One in a million people have Super-AIDS. One in a hundred people that you test will generate a “false positive”– the test will say he has Super-AIDS even though he doesn’t. That’s what “99 percent accurate” means: one percent wrong.

What’s one percent of one million?

1,000,000/100 = 10,000

One in a million people has Super-AIDS. If you test a million random people, you’ll probably only find one case of real Super-AIDS. But your test won’t identify one person as having Super-AIDS. It will identify 10,000 people as having it.

Your 99 percent accurate test will perform with 99.99 percent inaccuracy.

That’s the paradox of the false positive. When you try to find something really rare, your test’s accuracy has to match the rarity of the thing you’re looking for. If you’re trying to point at a single pixel on your screen, a sharp pencil is a good pointer: the pencil-tip is a lot smaller (more accurate) than the pixels. But a pencil-tip is no good at pointing at a single atom in your screen.
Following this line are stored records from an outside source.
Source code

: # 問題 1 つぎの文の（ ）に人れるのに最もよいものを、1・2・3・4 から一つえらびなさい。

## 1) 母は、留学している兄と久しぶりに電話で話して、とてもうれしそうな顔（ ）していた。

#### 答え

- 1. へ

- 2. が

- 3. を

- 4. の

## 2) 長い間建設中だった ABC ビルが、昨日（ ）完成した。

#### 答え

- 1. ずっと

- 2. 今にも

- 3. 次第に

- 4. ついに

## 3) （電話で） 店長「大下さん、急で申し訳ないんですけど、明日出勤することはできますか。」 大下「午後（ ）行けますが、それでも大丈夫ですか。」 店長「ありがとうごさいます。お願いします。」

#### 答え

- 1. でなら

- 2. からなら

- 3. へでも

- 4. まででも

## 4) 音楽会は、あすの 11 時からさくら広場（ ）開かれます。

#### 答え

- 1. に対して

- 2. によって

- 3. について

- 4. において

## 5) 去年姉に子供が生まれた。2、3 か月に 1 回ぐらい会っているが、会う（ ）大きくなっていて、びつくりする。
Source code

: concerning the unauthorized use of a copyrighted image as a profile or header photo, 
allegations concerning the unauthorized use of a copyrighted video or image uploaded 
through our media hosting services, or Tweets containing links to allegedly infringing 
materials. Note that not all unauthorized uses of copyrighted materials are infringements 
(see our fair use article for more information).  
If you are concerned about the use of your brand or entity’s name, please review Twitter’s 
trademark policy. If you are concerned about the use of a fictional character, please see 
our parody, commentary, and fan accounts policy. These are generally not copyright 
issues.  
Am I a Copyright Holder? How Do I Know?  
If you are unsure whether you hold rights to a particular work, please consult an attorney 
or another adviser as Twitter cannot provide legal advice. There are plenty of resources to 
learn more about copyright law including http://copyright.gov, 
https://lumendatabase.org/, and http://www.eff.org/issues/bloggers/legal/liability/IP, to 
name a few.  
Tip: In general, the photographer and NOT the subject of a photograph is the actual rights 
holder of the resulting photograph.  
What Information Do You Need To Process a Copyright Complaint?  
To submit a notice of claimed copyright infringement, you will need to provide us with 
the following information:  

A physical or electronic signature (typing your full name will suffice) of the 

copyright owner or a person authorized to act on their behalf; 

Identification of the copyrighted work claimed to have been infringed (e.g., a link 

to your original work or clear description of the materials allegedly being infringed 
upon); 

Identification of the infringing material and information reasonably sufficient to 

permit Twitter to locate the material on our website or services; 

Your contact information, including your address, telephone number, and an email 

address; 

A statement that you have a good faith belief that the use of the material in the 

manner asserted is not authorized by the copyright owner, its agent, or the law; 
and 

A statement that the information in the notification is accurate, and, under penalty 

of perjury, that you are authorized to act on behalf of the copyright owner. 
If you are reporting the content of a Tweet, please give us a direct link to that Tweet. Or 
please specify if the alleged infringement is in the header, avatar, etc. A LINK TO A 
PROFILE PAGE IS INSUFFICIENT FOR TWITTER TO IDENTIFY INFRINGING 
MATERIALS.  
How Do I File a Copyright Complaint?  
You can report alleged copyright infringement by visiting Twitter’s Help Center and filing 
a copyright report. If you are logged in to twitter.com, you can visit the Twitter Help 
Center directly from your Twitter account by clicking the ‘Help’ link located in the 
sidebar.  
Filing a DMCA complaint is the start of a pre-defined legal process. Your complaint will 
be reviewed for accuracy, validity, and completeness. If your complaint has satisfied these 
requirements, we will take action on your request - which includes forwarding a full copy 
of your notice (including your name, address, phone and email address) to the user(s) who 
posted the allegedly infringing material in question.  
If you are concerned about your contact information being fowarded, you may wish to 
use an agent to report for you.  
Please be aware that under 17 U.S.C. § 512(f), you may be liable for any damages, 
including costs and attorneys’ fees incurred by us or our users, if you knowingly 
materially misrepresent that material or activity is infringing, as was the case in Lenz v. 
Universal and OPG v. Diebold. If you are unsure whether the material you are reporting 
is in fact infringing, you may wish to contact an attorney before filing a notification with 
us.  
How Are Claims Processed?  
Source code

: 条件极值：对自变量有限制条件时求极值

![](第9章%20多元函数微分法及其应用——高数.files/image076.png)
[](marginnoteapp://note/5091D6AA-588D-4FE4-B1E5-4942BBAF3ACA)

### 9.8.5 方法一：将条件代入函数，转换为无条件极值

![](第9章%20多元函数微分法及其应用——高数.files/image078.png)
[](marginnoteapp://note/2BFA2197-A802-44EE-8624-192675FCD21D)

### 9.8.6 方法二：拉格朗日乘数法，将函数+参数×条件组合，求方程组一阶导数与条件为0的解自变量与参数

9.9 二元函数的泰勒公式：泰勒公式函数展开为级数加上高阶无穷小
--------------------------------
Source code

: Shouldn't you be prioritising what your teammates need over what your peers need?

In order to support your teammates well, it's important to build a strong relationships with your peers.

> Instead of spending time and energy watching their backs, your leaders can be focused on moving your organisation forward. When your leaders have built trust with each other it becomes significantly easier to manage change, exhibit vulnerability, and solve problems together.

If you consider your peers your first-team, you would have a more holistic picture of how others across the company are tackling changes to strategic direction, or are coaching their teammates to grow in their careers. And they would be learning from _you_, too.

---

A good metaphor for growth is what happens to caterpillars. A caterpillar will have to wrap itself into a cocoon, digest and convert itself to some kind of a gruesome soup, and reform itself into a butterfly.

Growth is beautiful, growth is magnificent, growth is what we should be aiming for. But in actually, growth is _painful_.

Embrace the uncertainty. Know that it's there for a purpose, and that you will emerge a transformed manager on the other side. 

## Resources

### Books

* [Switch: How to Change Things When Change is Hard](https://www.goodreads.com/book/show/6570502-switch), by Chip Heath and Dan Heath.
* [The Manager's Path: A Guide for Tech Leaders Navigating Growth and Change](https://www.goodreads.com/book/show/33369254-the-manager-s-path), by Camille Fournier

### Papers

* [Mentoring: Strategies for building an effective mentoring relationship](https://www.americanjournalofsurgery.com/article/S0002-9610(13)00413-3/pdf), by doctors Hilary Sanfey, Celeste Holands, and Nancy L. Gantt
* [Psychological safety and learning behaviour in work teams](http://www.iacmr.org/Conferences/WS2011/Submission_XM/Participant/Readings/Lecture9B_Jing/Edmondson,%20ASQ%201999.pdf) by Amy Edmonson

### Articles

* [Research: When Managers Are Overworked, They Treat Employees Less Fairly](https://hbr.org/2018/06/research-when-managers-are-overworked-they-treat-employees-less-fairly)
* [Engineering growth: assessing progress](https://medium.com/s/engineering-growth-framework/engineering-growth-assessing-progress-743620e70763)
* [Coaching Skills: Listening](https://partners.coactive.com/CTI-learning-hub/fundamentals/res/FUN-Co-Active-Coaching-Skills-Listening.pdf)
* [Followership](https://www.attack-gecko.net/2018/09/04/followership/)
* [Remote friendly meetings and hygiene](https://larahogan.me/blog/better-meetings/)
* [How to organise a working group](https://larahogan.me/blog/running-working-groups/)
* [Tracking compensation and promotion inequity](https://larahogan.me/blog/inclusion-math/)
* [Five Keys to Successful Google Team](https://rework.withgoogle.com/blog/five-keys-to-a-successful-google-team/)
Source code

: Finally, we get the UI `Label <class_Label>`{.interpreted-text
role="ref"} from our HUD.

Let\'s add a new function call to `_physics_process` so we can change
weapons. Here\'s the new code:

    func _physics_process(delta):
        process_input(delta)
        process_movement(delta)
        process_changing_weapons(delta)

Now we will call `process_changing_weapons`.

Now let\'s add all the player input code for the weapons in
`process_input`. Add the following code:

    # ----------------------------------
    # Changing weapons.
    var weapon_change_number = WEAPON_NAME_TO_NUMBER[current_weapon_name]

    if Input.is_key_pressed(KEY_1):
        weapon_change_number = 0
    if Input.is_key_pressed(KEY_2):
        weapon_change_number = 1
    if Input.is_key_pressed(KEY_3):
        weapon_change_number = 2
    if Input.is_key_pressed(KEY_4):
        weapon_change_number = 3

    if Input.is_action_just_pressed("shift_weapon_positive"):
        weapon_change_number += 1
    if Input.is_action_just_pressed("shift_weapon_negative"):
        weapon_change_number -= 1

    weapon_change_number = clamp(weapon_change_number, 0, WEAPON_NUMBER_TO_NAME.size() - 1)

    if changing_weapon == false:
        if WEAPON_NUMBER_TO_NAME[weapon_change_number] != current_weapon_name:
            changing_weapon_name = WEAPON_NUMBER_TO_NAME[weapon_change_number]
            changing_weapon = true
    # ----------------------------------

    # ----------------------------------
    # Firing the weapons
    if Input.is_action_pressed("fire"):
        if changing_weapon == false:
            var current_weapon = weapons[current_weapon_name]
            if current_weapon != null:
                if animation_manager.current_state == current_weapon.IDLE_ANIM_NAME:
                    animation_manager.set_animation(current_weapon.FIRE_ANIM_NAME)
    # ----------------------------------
For that, you need a pointer– a test– that’s one atom wide or less at the tip.

This is the paradox of the false positive, and here’s how it applies to terrorism:

Terrorists are really rare. In a city of twenty million like New York, there might be one or two terrorists. Maybe ten of them at the outside. 10/20,000,000 = 0.00005 percent. One twenty-thousandth of a percent.

That’s pretty rare all right. Now, say you’ve got some software that can sift through all the bank-records, or toll-pass records, or public transit records, or phone-call records in the city and catch terrorists 99 percent of the time.

In a pool of twenty million people, a 99 percent accurate test will identify two hundred thousand people as being terrorists. But only ten of them are terrorists. To catch ten bad guys, you have to haul in and investigate two hundred thousand innocent people.

Guess what? Terrorism tests aren’t anywhere close to 99 percent accurate. More like 60 percent accurate. Even 40 percent accurate, sometimes.

What this all means is that the Department of Homeland Security has set itself up to fail badly. They are trying to spot incredibly rare events– a person is a terrorist– with inaccurate systems.

I can hardly wait to go to the airport this Friday to fly to St. Louis.